I was raised on PB&J. Back when I was in grade school in the 60's, it was one of the cheapest lunches my Mom could send me off to school with. I loved it. I could eat it every day and usually did, and never traded it at lunchtime. My Mom, who struggled with a tight budget, gave me pretty much the same thing every day. A sandwich (usually PB&J, sometimes tuna, sometimes cheese, and on rare occasions and ONLY when it was on sale, salami), an apple, a snack (one yodel, one yankee doodle, or one ring ding cause the packages had two in them, but one went to me and one to my sister... she made the whole box last a week) and of course a thermos of milk (always milk). All packed neatly in my METAL Partridge Family lunchbox, with the METAL thermos (or whatever the lunchbox of the year was). That was pretty much my daily lunch throughout grade school. I never complained. I was easy to please apparently and lucky for my Mom.
# # # # # # #
__EXERCISE A__. In the passage about grade-school PB&J lunches, what lunchbox did the lunch get packed in?
__EXERCISE B__. Extend the passage about grade-school PB&J lunches, picking up after its final sentence.

__RECORDED DATA__.
# # # # # # #
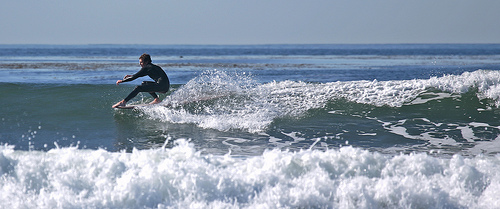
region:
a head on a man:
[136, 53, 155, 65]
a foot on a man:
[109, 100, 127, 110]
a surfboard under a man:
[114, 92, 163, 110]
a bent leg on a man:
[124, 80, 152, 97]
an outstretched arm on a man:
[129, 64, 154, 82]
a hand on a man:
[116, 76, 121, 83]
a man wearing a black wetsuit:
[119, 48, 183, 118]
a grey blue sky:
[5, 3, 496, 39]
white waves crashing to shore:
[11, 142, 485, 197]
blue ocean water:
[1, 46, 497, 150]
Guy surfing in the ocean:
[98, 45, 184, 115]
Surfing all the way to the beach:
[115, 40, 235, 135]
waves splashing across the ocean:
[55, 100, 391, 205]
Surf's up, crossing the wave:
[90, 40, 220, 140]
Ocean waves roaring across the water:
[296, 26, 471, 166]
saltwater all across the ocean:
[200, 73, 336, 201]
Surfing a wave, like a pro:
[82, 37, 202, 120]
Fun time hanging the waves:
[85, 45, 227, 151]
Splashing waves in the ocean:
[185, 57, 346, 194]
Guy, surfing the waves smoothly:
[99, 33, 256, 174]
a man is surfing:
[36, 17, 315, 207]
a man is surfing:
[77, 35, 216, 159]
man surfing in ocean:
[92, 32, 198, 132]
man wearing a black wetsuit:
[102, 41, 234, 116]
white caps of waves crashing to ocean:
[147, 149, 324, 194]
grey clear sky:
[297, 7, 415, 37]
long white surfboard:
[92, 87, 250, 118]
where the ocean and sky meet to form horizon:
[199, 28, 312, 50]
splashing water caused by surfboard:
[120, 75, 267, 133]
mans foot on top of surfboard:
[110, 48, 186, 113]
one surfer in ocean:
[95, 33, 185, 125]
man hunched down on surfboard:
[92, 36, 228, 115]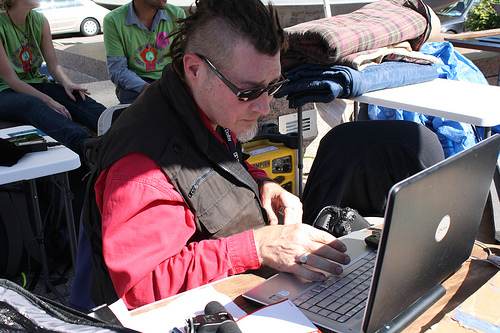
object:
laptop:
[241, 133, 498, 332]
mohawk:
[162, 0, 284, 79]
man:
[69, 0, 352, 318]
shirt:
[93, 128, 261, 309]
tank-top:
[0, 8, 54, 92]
# # # # # # #
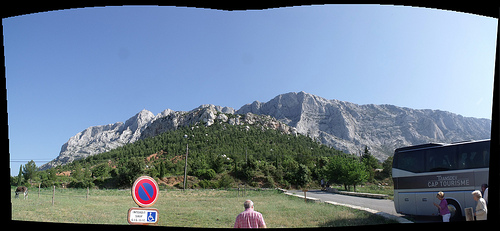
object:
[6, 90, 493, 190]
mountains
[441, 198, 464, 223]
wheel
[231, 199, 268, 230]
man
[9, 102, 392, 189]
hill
# # # # # # #
__ANSWER SECTION A__. A metal Partridge Family lunchbox.

__ANSWER SECTION B__.
And then as a treat, when my Mom made pot roast over the weekend for dinner, which was about once a month, I got to take a cold pot roast sandwich on Monday for lunch. THAT always got stolen. It was a running joke in our family, and went on for months until the kid was finally caught red handed eating it in the gym locker room. She was one of the school "toughs". Sad when you think back on things, that this kid had to steal my lunch to eat lunch. I wonder what happened to her? Her name was Cassie and I remember her being twice the size of everyone else in the school.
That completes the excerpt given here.